For the records that follow, say how many lines have the word "optical" in them. Write the number and nothing more.

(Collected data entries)
━━━━━━━━━━━━━━━━
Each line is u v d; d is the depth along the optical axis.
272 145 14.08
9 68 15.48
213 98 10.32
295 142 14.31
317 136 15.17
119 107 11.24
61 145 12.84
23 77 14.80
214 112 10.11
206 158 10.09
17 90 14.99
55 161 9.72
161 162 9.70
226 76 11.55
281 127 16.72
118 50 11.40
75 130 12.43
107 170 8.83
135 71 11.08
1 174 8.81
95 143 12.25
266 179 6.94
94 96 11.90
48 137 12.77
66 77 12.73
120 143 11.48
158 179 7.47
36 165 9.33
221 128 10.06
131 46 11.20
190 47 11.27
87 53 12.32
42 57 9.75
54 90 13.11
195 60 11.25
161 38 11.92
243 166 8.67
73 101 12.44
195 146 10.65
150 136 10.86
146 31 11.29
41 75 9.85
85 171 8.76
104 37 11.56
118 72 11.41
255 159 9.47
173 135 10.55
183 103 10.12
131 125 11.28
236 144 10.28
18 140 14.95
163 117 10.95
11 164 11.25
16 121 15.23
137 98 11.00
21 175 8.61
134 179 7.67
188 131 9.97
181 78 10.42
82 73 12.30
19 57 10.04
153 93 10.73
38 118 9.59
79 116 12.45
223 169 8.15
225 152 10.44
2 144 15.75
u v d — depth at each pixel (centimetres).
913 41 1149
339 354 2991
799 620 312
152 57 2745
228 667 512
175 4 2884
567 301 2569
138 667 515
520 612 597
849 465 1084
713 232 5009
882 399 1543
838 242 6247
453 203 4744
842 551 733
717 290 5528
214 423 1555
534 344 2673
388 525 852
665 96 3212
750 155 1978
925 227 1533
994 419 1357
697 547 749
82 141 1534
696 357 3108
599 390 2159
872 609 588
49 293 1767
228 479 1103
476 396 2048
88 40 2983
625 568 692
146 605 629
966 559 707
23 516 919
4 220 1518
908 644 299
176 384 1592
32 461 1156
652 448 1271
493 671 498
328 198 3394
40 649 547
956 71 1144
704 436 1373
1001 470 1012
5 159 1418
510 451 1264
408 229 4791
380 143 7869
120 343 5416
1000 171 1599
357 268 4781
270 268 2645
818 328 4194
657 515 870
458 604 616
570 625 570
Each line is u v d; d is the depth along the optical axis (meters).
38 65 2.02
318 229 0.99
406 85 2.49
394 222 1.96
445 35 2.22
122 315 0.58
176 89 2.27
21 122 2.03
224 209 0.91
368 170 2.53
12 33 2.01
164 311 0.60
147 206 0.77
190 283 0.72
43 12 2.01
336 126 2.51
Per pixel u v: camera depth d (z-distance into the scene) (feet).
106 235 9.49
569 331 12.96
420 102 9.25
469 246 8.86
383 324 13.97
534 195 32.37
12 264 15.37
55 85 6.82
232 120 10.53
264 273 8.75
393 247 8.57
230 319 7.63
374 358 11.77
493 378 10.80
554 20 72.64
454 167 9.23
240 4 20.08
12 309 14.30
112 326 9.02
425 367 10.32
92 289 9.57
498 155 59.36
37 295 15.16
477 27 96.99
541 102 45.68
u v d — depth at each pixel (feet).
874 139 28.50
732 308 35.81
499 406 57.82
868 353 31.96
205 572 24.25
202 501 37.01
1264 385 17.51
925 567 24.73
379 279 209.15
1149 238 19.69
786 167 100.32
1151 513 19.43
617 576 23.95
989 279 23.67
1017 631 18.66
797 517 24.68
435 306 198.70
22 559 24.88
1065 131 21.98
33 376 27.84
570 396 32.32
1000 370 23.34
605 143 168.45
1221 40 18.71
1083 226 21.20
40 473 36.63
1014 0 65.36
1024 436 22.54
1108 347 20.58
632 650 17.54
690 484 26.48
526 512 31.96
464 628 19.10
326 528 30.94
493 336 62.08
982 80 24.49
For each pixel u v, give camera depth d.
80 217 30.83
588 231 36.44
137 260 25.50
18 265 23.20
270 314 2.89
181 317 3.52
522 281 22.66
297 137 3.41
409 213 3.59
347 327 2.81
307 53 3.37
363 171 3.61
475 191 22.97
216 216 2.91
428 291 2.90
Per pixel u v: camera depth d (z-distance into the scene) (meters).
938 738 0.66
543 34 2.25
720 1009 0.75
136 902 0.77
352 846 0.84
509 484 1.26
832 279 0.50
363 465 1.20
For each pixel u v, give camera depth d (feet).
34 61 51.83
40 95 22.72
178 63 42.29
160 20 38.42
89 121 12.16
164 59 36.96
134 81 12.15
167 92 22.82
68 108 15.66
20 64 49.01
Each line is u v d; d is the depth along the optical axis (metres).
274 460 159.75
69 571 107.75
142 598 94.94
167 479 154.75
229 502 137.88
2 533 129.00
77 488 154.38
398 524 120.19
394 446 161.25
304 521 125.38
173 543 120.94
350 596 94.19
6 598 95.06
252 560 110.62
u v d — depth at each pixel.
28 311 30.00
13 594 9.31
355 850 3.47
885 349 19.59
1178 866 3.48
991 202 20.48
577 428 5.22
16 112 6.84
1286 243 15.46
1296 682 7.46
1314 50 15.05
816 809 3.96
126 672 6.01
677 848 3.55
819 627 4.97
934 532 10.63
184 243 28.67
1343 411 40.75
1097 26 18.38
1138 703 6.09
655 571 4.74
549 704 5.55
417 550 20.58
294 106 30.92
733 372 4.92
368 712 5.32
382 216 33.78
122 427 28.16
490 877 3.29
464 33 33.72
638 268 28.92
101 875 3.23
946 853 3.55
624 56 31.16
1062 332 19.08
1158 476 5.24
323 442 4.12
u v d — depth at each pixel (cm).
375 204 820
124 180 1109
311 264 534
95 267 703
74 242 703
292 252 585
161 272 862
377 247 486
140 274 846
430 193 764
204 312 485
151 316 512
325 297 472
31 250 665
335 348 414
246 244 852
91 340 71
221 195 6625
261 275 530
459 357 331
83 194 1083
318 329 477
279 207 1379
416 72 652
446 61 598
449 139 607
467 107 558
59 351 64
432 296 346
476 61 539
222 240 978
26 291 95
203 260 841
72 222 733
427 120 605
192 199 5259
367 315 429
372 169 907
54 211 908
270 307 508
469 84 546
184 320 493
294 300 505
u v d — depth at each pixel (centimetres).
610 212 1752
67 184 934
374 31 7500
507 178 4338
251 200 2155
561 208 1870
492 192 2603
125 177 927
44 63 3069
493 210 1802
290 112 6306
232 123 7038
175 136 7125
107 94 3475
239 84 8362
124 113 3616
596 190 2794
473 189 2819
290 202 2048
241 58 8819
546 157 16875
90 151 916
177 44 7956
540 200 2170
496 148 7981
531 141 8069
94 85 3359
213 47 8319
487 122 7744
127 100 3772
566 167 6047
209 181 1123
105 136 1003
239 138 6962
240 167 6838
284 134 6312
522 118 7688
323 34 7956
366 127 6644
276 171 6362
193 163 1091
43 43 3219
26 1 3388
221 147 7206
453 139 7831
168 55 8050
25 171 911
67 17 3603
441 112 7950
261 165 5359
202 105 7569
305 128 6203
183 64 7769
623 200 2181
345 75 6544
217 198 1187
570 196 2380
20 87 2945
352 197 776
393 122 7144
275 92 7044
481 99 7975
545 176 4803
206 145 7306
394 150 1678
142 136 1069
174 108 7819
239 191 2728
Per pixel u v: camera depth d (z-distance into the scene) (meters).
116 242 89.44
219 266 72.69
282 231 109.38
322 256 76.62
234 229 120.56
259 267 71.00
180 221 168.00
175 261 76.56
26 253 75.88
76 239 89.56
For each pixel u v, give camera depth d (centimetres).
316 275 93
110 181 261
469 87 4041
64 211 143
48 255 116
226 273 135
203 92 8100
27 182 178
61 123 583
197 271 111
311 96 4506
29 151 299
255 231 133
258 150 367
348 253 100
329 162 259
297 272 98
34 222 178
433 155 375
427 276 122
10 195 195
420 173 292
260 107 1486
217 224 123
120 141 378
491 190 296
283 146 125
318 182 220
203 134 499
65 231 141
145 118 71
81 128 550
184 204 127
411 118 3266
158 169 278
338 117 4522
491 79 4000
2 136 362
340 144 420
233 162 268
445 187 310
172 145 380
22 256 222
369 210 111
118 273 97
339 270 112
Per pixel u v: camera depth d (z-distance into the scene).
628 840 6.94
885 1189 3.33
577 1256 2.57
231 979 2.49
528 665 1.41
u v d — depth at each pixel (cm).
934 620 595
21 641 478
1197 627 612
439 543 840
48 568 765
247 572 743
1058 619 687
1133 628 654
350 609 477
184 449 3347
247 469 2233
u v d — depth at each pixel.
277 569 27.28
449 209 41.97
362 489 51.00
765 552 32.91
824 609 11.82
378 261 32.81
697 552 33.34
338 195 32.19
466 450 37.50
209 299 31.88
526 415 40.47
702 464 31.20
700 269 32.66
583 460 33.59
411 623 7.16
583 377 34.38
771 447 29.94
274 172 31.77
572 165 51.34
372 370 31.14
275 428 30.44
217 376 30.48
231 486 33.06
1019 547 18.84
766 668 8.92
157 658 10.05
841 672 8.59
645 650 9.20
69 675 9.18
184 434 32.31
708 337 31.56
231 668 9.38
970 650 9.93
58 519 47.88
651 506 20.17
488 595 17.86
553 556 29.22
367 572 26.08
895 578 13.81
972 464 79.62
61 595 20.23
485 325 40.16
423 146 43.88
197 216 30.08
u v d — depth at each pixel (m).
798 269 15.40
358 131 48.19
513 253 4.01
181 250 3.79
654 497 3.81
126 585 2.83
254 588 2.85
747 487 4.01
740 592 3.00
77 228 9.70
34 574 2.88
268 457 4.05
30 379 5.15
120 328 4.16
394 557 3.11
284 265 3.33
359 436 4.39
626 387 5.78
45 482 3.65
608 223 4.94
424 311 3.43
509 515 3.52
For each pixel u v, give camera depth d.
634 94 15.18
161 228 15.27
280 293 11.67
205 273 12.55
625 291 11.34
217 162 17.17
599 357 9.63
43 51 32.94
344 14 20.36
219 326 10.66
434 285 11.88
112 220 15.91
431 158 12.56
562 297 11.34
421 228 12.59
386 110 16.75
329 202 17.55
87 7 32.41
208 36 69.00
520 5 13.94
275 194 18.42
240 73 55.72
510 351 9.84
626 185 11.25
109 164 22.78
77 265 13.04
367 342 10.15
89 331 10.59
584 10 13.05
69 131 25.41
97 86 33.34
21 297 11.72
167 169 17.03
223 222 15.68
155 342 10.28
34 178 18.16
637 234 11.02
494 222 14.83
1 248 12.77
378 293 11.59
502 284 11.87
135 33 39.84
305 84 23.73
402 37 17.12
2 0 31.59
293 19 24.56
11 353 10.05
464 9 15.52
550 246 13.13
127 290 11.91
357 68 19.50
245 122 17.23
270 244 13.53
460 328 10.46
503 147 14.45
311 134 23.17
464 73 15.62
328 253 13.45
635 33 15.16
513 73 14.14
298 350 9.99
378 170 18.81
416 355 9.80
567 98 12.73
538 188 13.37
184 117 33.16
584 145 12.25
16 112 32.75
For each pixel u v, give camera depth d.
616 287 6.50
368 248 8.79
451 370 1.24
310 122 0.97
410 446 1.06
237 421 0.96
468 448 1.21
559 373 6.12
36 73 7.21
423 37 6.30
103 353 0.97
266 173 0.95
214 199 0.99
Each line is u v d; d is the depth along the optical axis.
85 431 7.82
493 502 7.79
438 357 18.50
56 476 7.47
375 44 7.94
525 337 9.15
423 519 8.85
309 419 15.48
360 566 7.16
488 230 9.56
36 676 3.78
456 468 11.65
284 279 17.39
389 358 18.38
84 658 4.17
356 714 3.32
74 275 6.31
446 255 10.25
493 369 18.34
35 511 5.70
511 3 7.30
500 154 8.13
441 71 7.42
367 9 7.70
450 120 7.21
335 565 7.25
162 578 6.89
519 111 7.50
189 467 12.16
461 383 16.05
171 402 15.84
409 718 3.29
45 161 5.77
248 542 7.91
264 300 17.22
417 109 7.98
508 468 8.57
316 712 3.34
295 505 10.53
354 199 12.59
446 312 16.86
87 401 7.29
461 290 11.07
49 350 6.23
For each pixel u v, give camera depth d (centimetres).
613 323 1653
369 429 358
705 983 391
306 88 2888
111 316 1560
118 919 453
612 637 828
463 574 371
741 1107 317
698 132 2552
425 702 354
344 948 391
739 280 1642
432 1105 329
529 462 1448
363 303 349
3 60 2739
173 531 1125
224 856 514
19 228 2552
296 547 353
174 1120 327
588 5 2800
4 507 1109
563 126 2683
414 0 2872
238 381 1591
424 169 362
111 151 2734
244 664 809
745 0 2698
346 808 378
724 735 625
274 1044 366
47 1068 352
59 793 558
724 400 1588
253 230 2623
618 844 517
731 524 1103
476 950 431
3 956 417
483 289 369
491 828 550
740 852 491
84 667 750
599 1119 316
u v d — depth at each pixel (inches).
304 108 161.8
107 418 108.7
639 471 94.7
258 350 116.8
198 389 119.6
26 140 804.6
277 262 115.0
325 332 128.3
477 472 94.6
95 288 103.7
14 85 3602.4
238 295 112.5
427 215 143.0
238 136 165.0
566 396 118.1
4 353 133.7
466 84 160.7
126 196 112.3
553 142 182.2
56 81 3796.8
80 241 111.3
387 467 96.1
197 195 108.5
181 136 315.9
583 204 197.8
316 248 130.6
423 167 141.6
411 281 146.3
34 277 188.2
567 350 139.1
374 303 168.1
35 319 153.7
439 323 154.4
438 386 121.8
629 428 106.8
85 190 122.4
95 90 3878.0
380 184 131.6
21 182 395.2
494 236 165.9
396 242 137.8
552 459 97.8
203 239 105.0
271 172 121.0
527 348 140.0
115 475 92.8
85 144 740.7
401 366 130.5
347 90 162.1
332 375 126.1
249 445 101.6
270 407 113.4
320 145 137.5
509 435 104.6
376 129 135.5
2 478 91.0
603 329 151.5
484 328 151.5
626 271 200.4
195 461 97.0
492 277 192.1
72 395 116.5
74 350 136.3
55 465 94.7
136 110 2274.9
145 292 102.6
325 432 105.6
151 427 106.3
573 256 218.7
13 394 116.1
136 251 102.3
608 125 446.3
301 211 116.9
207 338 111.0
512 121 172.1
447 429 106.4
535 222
━━━━━━━━━━━━━━━━
◆ Result of the exercise ◆
4